→ Texto proporcionado
★ ★ ★ ★ ★
Escrúpulos para la política

Por: 03:15 PM 2016-04-23

Si vivimos en una época en la que los billetes llegaron a confundirse con los votos es porque la moral, en simultáneo, ha dejado de tener peso. La ausencia de un comportamiento ético es un tópico considerado por mucho tiempo secundario por nuestra sociedad, pero hoy constatamos que es el mayor obstáculo de fondo que impide el desarrollo de las instituciones políticas del país. 

En la ausencia de un patrón moral de conducta está el núcleo de todos los deterioros posteriores. Es por eso que estamos ante una cuestión impostergable sobre la cual necesita reflexionar la sociedad en su conjunto, como bien lo planteó ayer durante el funeral de Patricio Aylwin, la senadora y presidenta de la DC, Carolina Goic, en un sentido discurso donde emplazó a la clase política a hacer un “nunca más” tras los casos de corrupción.
★ ★ ★ ★ ★
→ Líneas extraídas
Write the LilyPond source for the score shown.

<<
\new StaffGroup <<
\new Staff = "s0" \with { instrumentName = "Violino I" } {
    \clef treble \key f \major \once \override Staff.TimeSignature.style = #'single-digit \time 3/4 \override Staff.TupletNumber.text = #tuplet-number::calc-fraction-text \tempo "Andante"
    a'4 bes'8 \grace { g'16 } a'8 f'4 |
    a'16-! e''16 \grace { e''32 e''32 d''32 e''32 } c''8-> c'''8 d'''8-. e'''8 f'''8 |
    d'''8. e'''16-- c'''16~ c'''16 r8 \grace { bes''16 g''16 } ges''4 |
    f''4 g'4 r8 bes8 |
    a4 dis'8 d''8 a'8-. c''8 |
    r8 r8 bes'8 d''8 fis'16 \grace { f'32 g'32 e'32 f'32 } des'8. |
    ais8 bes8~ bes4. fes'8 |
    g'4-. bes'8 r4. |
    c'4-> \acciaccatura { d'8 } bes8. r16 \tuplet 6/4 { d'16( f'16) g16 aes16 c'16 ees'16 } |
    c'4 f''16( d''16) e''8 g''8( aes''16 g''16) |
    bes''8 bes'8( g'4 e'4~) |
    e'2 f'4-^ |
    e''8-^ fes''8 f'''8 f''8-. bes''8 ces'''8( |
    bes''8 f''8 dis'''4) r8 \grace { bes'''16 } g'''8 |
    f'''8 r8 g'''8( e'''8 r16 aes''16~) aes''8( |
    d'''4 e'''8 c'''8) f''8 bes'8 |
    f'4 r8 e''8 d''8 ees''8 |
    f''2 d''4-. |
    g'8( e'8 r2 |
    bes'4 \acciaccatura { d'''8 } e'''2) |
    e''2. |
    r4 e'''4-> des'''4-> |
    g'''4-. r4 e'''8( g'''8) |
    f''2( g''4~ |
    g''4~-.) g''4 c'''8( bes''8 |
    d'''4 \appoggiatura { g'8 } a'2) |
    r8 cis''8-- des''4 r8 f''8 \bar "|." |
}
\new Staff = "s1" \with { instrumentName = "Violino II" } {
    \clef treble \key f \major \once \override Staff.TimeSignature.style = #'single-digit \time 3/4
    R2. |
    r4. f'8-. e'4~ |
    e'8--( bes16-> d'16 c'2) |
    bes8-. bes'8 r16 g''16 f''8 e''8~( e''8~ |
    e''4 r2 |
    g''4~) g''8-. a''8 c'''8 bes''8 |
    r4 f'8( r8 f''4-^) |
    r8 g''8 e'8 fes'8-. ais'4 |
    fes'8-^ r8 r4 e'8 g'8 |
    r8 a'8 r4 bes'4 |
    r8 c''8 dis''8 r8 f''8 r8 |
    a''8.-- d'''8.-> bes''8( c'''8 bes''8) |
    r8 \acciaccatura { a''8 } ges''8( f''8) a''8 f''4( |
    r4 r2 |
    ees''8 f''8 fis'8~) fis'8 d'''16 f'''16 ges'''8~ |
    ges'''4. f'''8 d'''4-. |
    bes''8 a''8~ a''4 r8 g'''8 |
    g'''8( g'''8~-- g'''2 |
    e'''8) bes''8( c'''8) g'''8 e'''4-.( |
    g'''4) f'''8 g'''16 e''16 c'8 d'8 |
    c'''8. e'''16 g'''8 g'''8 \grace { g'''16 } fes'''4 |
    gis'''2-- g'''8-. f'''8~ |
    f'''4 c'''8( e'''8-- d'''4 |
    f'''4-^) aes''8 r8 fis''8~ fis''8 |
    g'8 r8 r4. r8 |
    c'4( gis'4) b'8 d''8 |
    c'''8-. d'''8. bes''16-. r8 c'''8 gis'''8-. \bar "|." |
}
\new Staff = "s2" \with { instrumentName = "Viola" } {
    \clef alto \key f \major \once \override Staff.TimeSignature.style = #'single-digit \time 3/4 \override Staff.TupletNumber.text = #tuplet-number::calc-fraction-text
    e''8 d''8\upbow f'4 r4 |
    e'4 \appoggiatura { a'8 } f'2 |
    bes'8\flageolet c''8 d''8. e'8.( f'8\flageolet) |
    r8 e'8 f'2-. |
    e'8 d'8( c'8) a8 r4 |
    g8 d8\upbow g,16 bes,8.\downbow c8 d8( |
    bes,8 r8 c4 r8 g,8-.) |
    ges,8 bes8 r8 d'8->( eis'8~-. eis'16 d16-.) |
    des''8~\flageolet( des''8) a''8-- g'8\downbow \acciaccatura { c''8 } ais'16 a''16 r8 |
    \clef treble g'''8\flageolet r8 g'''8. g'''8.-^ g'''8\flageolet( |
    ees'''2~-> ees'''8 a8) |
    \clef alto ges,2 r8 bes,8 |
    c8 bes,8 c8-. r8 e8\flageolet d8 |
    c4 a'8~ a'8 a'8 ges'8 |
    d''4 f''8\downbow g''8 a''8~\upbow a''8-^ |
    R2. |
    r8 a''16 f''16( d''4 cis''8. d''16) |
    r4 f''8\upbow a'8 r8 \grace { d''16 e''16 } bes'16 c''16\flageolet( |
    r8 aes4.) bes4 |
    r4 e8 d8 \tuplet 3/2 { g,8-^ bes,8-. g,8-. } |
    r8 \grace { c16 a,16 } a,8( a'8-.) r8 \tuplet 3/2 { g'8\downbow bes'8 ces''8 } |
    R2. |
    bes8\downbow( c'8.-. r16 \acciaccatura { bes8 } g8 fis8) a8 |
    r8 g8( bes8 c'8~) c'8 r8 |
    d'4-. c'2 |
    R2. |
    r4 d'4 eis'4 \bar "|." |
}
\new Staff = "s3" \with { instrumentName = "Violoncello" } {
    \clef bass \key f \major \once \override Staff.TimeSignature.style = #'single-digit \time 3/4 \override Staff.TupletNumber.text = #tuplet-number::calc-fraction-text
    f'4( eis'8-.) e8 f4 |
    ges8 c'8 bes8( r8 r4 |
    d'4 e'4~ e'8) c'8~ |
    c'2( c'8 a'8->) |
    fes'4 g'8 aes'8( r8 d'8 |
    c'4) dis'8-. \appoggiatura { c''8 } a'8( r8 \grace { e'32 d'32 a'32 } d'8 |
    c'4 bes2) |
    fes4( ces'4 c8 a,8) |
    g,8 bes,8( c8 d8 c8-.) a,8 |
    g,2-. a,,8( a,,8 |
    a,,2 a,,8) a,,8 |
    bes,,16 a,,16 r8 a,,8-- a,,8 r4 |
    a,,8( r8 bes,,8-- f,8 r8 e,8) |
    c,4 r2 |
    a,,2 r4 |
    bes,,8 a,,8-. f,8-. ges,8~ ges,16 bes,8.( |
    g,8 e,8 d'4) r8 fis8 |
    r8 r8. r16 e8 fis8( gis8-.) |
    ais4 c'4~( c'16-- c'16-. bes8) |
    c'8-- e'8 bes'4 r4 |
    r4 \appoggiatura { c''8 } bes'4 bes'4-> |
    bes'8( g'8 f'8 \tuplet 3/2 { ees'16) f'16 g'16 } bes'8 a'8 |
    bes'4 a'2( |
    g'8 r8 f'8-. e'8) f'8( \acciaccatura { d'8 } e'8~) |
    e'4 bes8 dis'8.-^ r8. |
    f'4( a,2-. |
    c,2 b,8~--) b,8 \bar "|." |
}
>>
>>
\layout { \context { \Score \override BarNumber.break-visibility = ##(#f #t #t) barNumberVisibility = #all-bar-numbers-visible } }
★ ★ ★ ★ ★
→ Consigna
Por favor, reproduce sin cambios el fragmento del texto sobre la moral en la política que empieza en "Si vivimos en" y termina en "políticas del país.". Básate únicamente en el texto sobre la moral en la política.

→ Respuesta
Si vivimos en una época en la que los billetes llegaron a confundirse con los votos es porque la moral, en simultáneo, ha dejado de tener peso. La ausencia de un comportamiento ético es un tópico considerado por mucho tiempo secundario por nuestra sociedad, pero hoy constatamos que es el mayor obstáculo de fondo que impide el desarrollo de las instituciones políticas del país.